The Chinese government has scaled back efforts at curbing debt levels, instead turning to infrastructure investment and consumer spending as a means of encouraging growth, with the policies enjoying popular support among many scholars.
But Li Jiange, who was secretary to former Premier Zhu Rongji, said scholars are neglecting new problems facing China’s economy and suggested relying on the government to inject stimulus into the economy is not a good idea.
“The fundamental solution is reform and opening-up. That is the only way out for us,” Li told the Shanghai Advanced Institute of Finance forum in Beijing.
The fundamental solution is reform and opening-up. That is the only way out for us
“I have participated in several internal discussions in Beijing, it was interesting that the economists who suddenly advocated stimulus were the same ones who used to ask for deleveraging.
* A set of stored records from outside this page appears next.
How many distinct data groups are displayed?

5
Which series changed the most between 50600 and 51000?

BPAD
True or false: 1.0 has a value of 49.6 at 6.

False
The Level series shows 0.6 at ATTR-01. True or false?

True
They even felt reasonable to re-leverage the economy and they had many theories.
“It is like keep asking a very sleepy person not to stop drinking coffee, you might as well just let him sleep.”
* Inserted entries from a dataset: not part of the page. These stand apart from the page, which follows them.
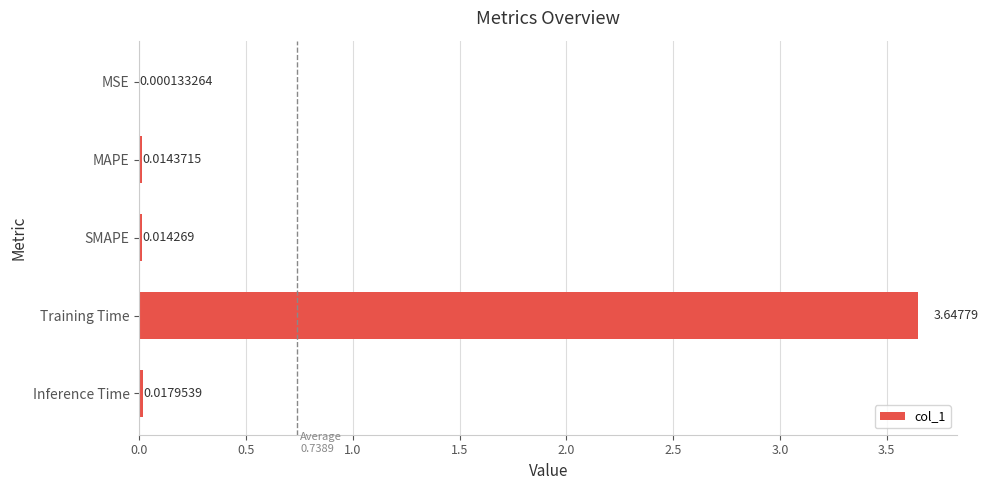

Which category has the highest value across all series?

Training Time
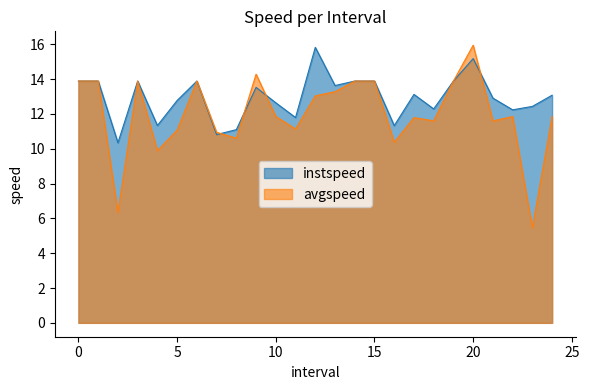

What is the highest value of the instspeed series?

15.8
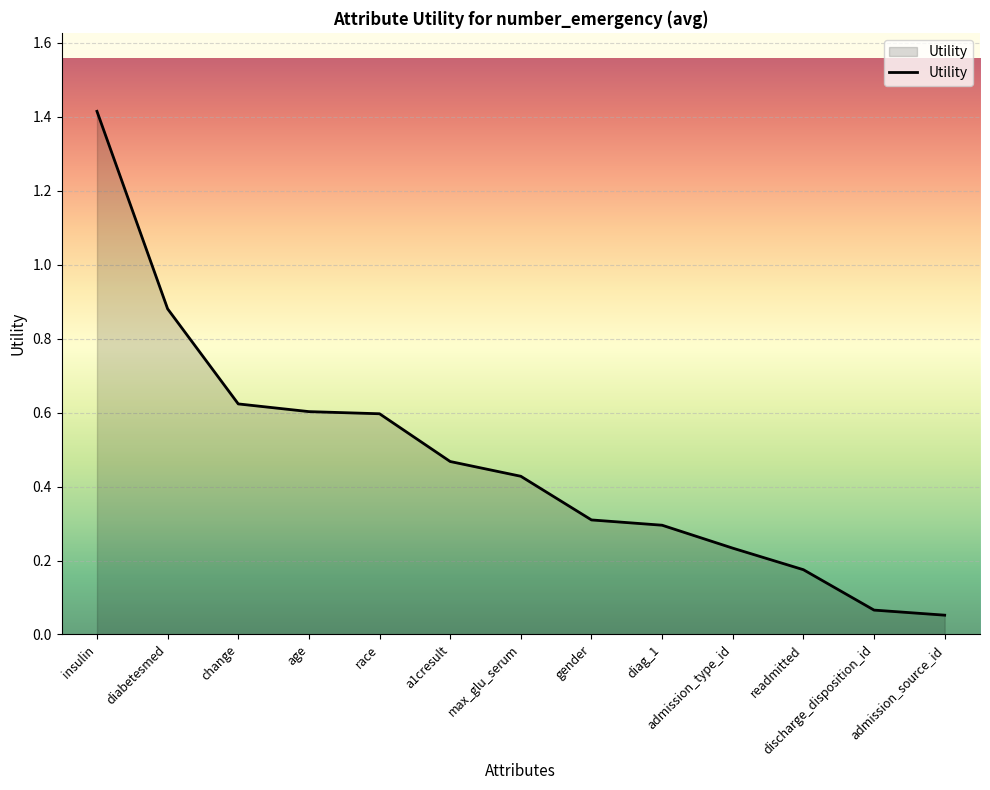

What position from the right is max_glu_serum?

7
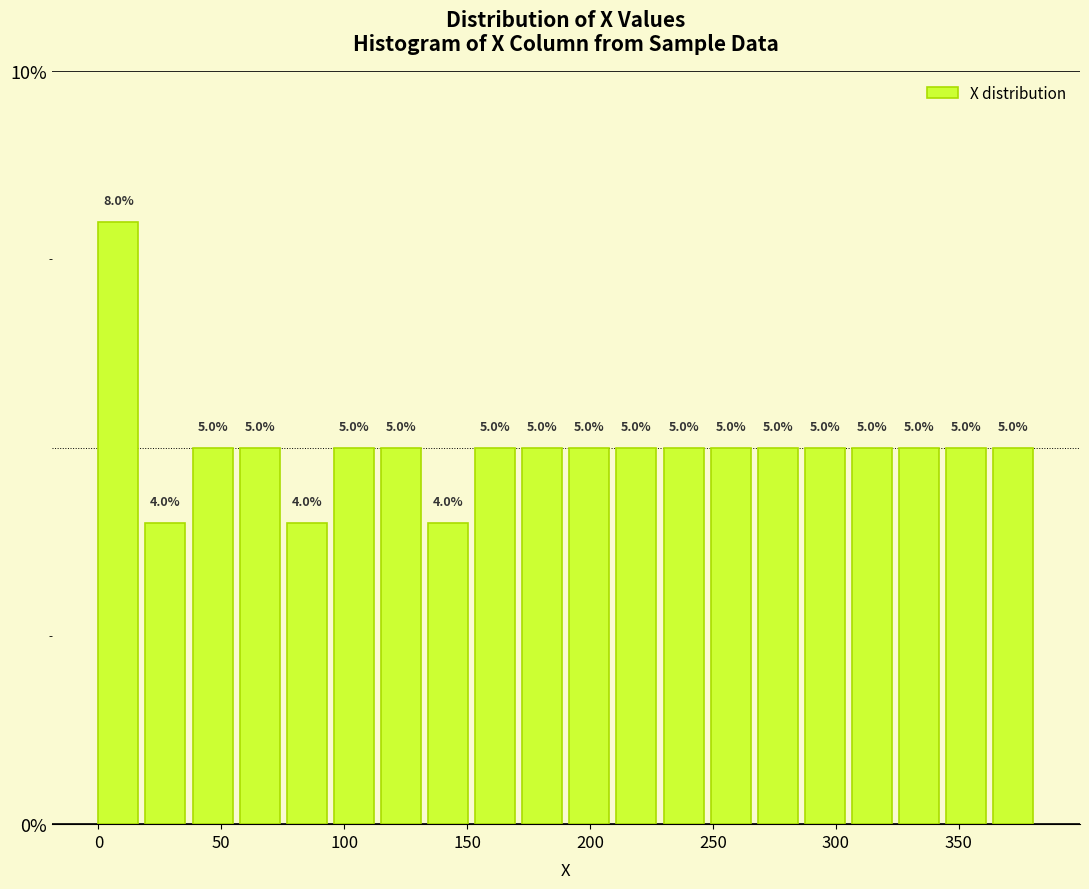

Read against the x-axis, roughly where is the centre of the tallest bar?

10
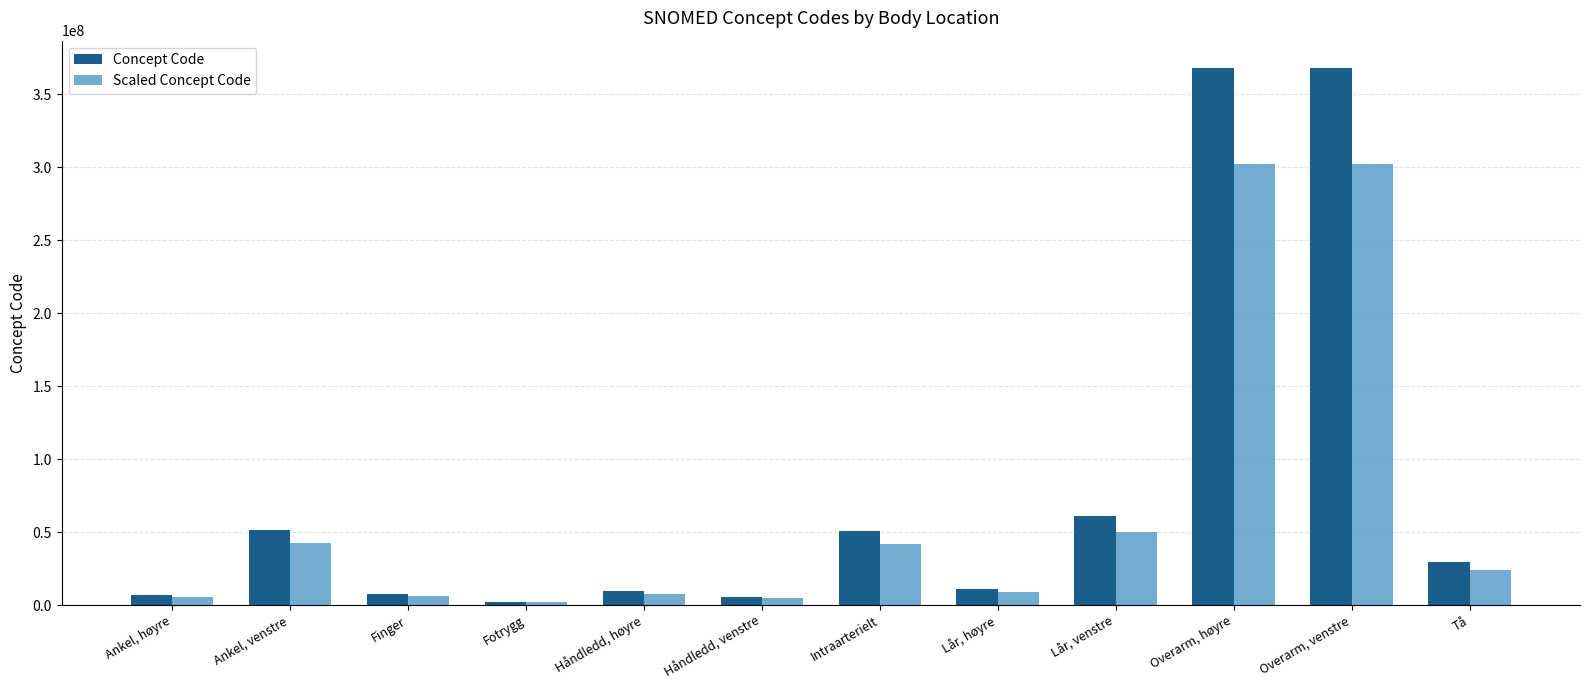

What is the difference between the Concept Code values at Ankel, høyre and Lår, venstre?

54710997.0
Li, who was deputy director of China’s economic restructuring office from 1998 to 2003, urged the government to avoid repeating the stimulus measures they took to stave off the Asian and global financial crises in 1998 and 2008 as they are not suitable to current economic conditions or the current political atmosphere.
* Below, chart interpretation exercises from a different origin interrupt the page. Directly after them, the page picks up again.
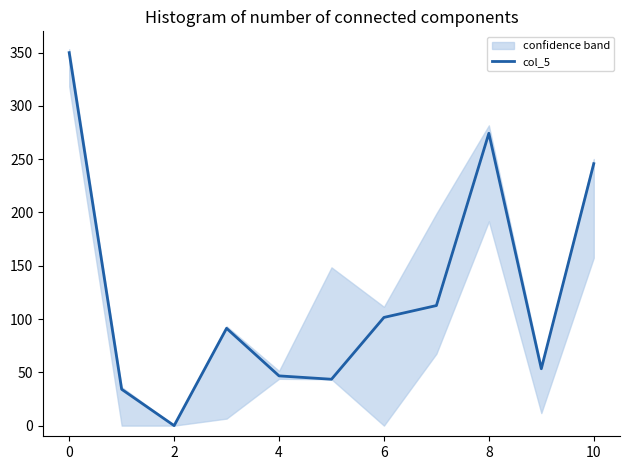

The value of col_5 at 8 is 274.3. True or false?

True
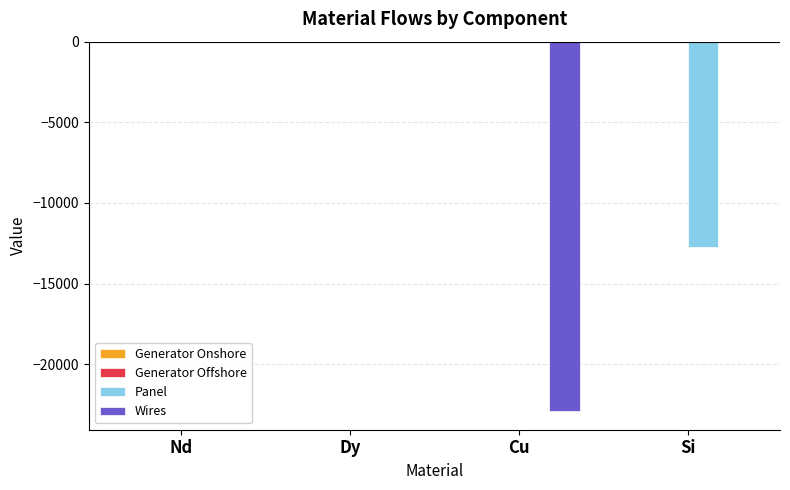

Is it true that Panel equals -5230.5 at Si?

False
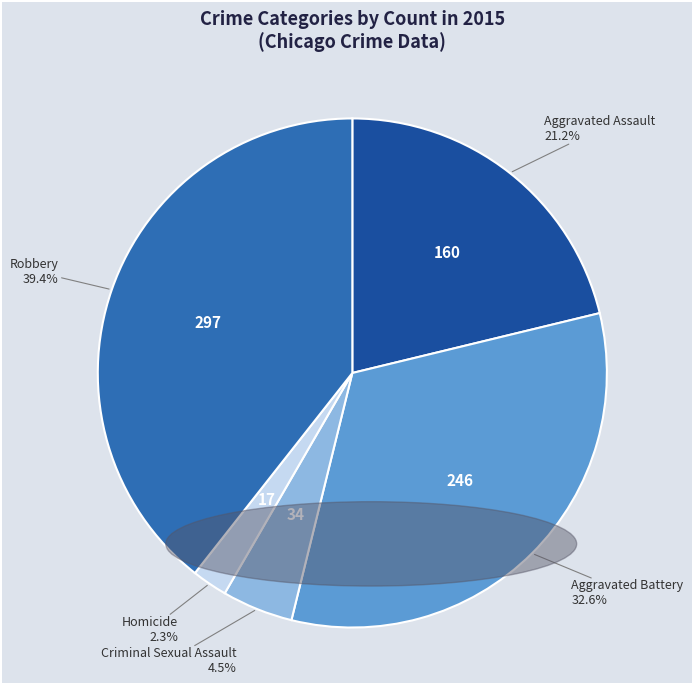

What is the ratio of the value at Criminal Sexual Assault to the value at Homicide?

2.0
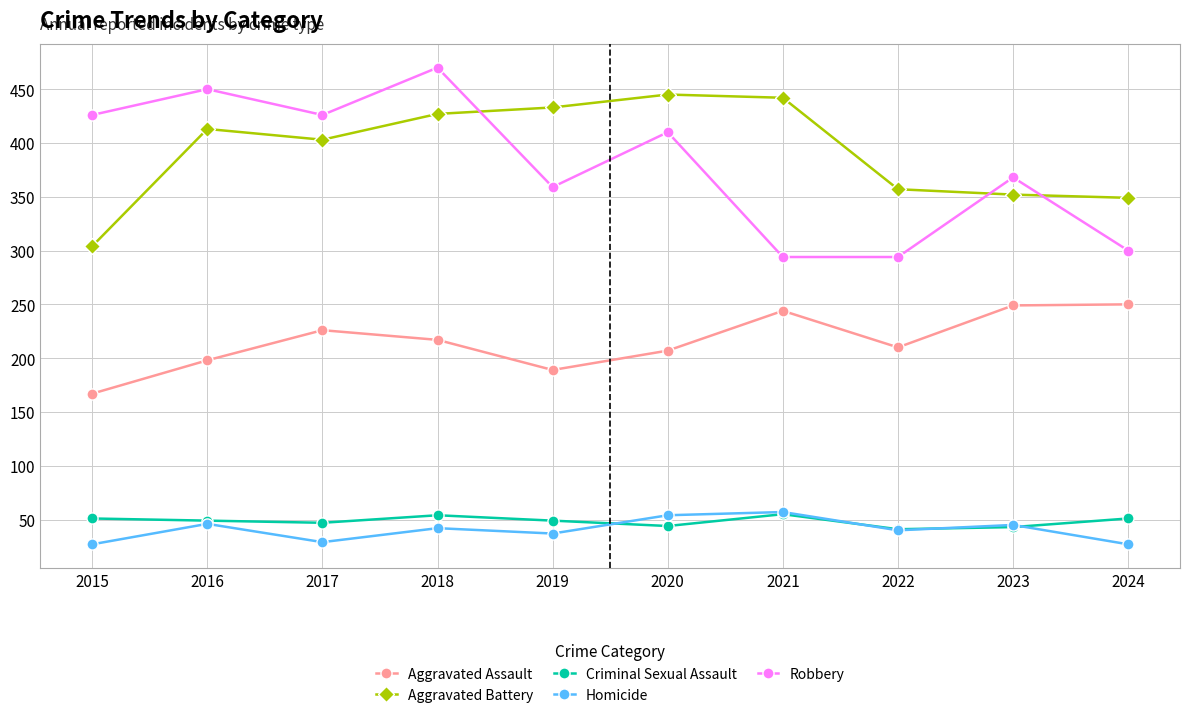

Is this an area chart (filled region under the line)?

No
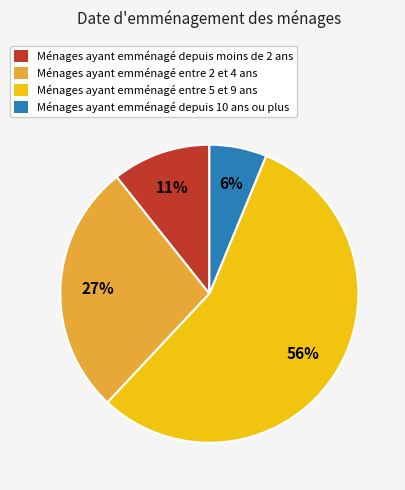

Do Ménages ayant emménagé entre 5 et 9 ans and Ménages ayant emménagé depuis moins de 2 ans together represent more than half of the pie?

Yes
One example of Beijing’s new stimulus measures is the loosening of infrastructure project finance rules for local governments announced earlier in June. The central government increased the annual quota for raising local special purpose debt to 2.15 trillion yuan (US$310 billion) in 2019, up nearly 60 per cent from last year, to boost infrastructure investment. These sorts of investments were instrumental in averting the worst of the crises in the 1990s and 2000s.
There are problems with officials' attitude, basically they do not want to take any actions
But Li suggested that it will not generate more jobs for university graduates and questioned whether officials have the right approach to tackling China’s economic challenges.
“There are problems with officials' attitude, basically they do not want to take any actions,” added Li, who joined a think tank under the State Council as researcher in 1984.
The trade war with the US has added to already existing concerns held by private and foreign enterprises operating in China, according to Li, who pointed to these two factors as obstacles to the effectiveness of Beijing’s stimulus measures.